-- Dataset excerpts --
.....

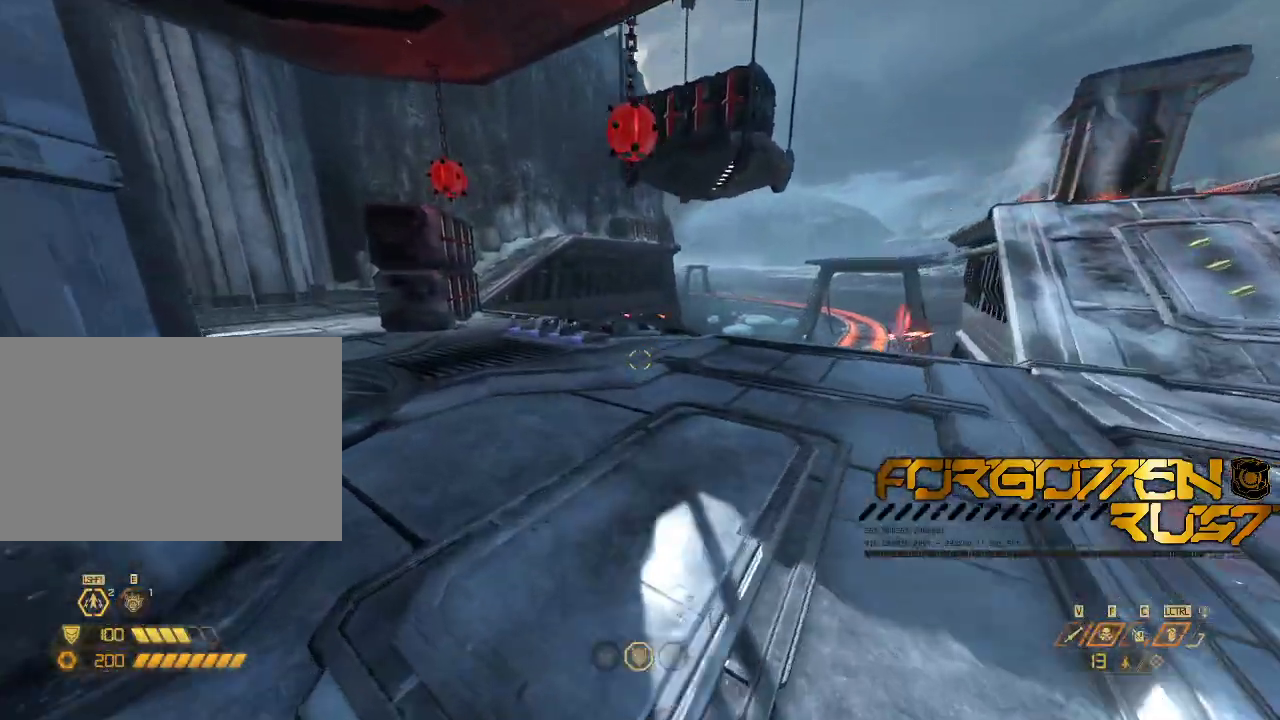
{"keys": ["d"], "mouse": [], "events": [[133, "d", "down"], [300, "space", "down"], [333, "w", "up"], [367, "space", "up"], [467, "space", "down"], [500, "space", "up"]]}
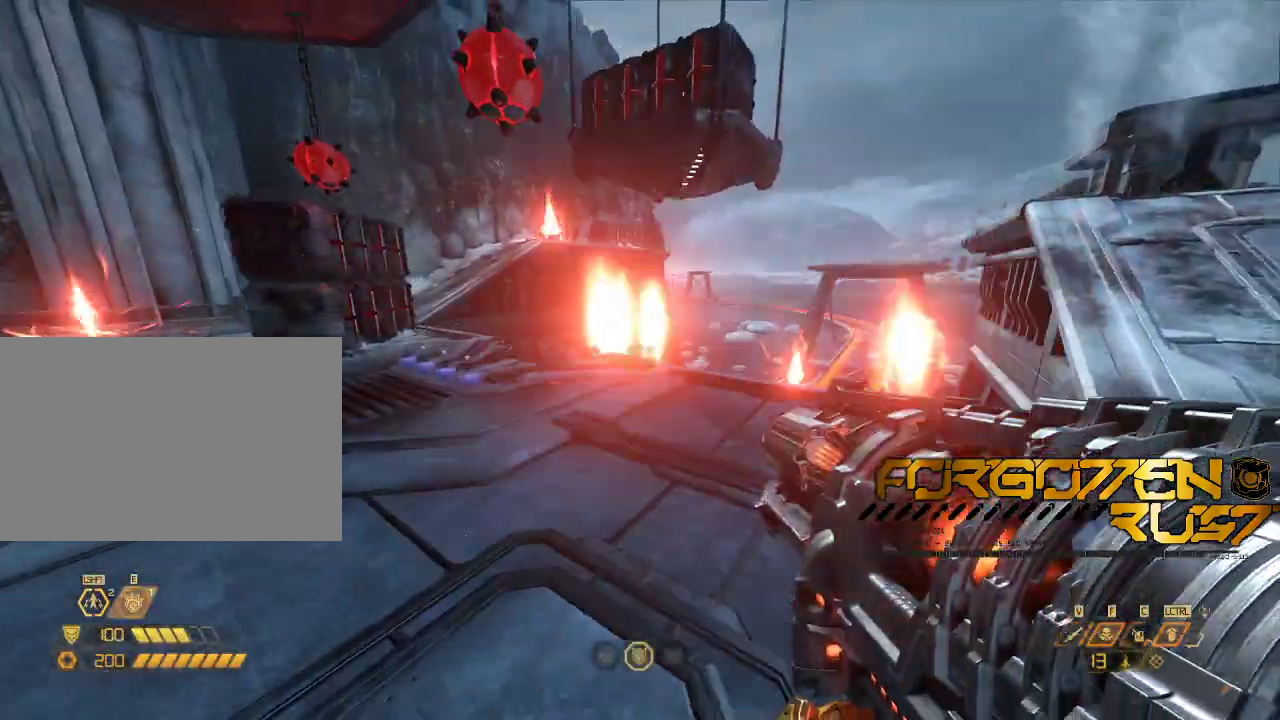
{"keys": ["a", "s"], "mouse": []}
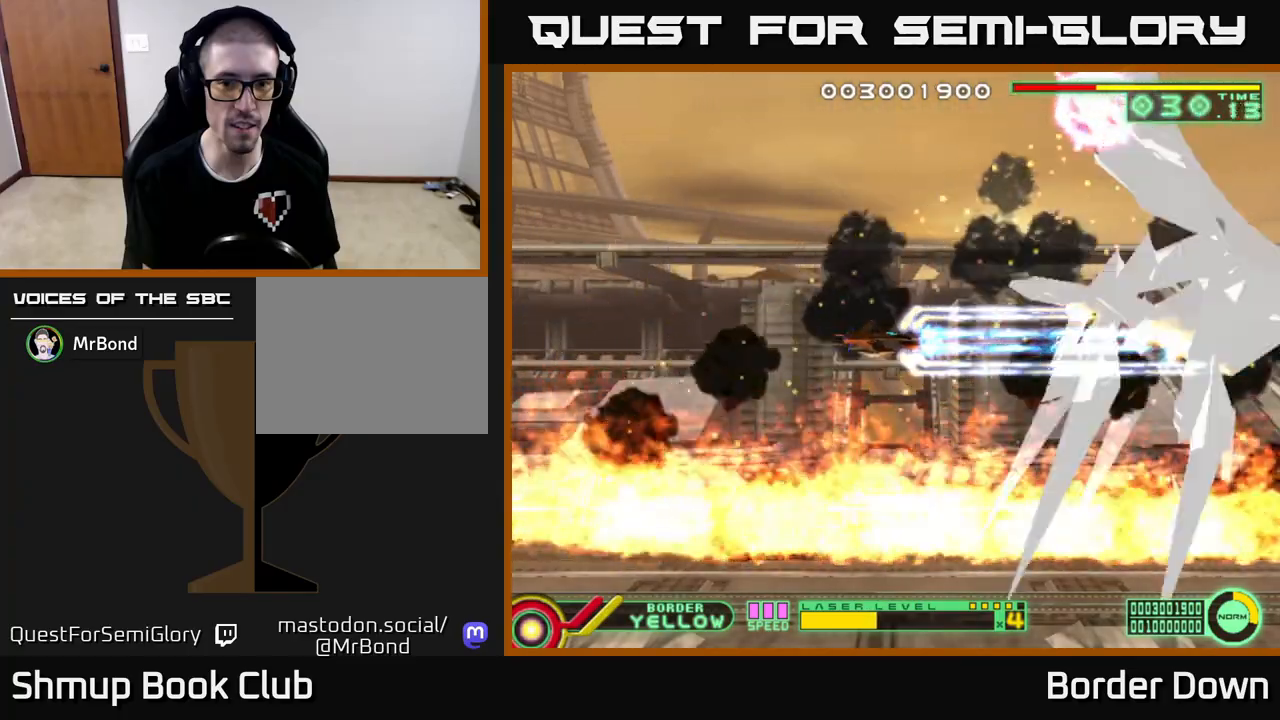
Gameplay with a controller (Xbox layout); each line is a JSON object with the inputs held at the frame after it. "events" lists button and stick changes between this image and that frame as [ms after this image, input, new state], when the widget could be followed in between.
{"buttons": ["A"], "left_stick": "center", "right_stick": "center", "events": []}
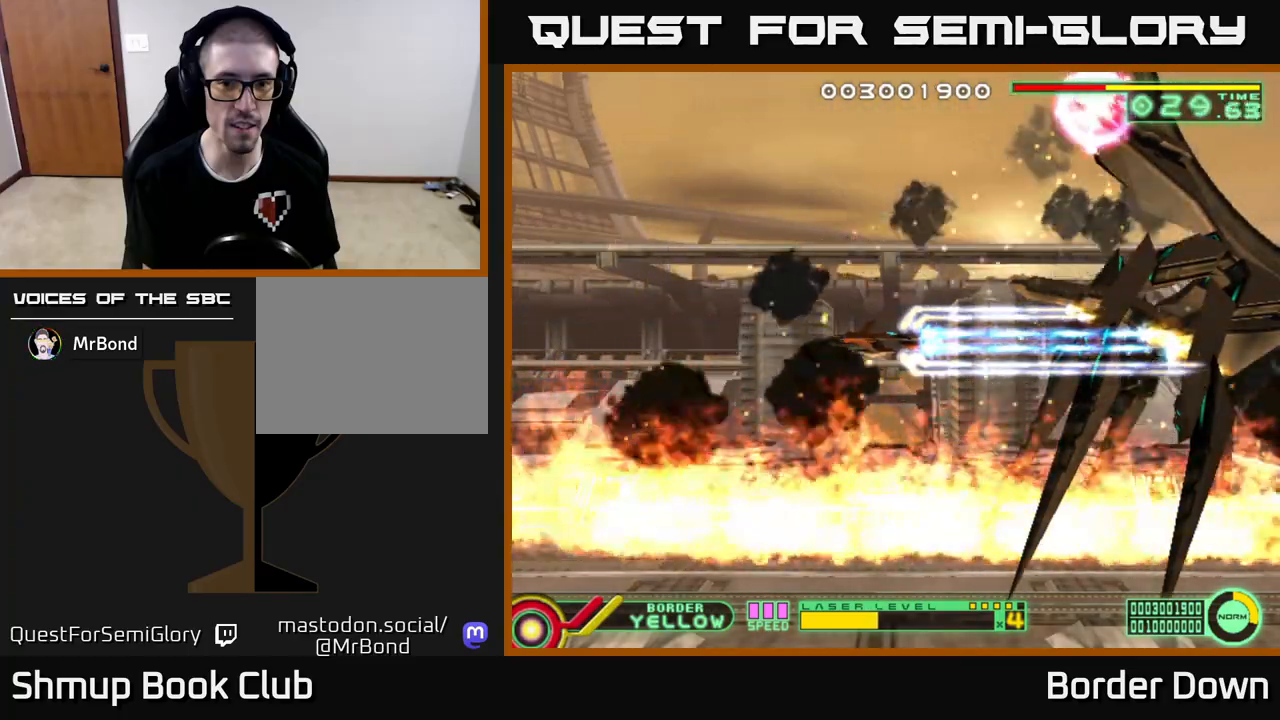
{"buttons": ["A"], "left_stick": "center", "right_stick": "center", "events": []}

.....

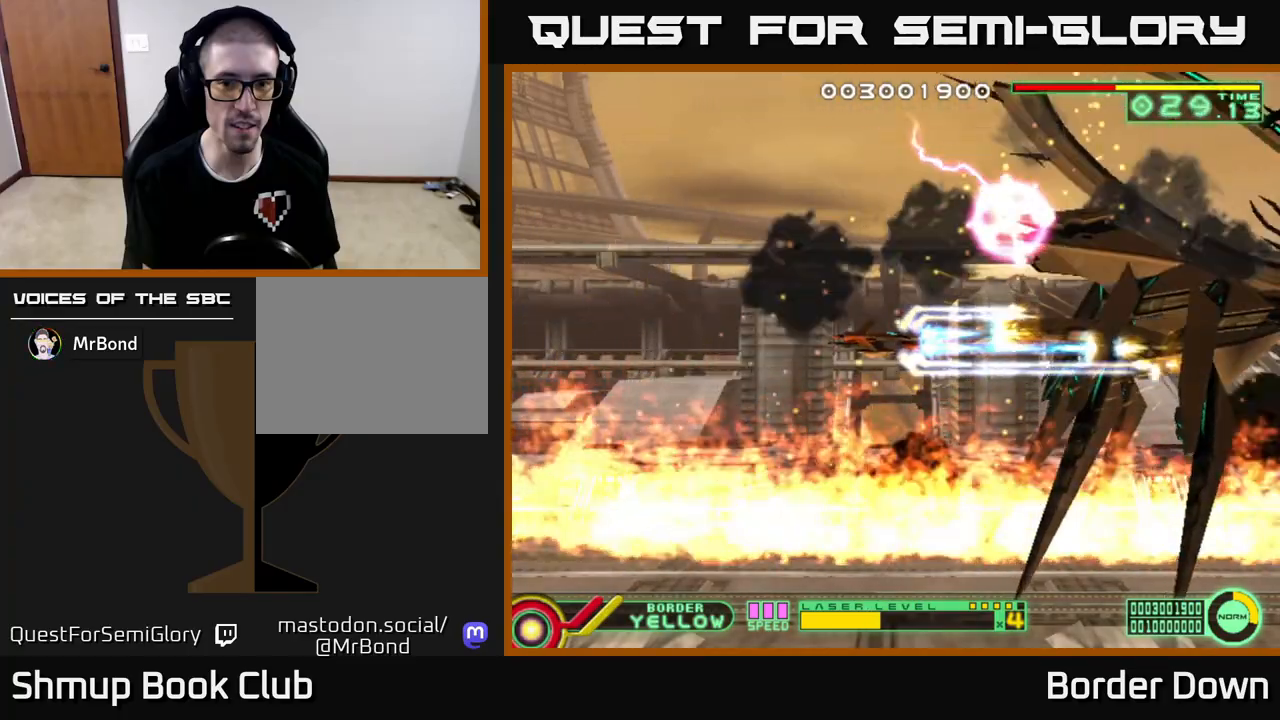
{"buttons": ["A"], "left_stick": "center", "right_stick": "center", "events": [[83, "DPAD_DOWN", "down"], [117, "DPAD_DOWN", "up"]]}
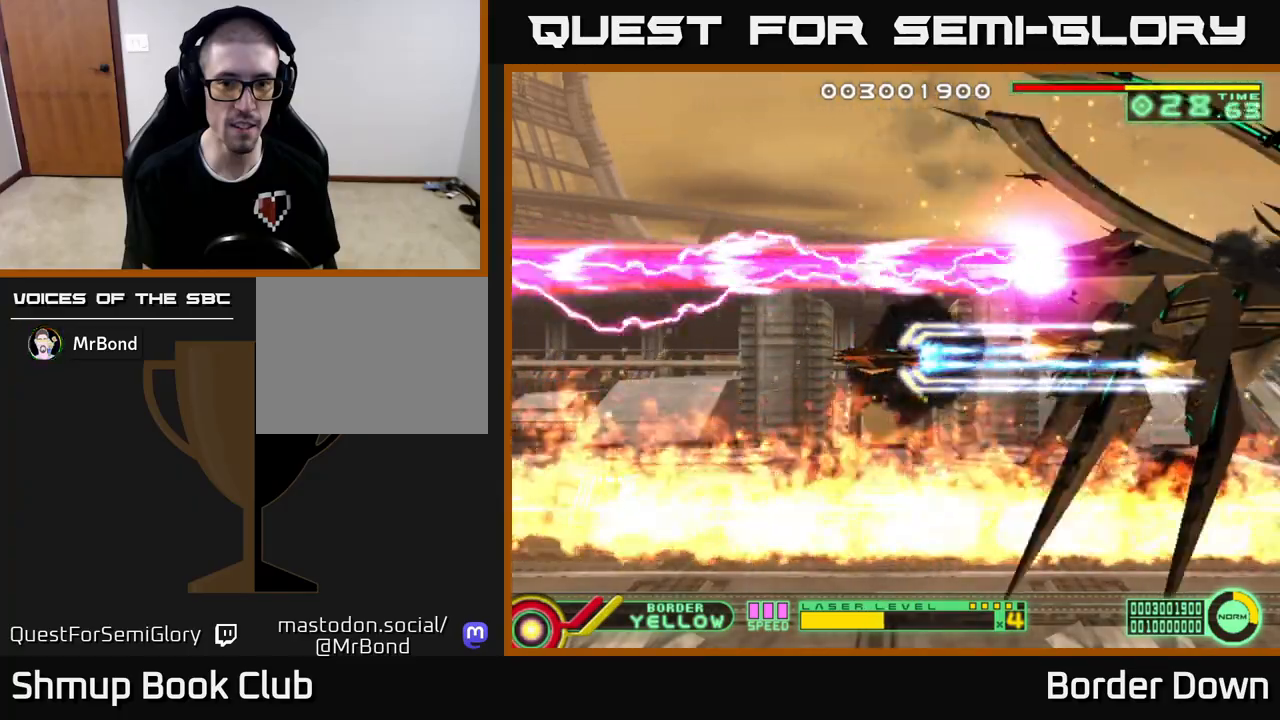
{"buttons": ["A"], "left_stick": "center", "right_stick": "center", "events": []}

.....

-- What to work on --
Where a line in the listing above contains "keys", copy that line.

-- Response for this exercise --
{"keys": ["d"], "mouse": [], "events": [[133, "d", "down"], [300, "space", "down"], [333, "w", "up"], [367, "space", "up"], [467, "space", "down"], [500, "space", "up"]]}
{"keys": ["a", "s"], "mouse": []}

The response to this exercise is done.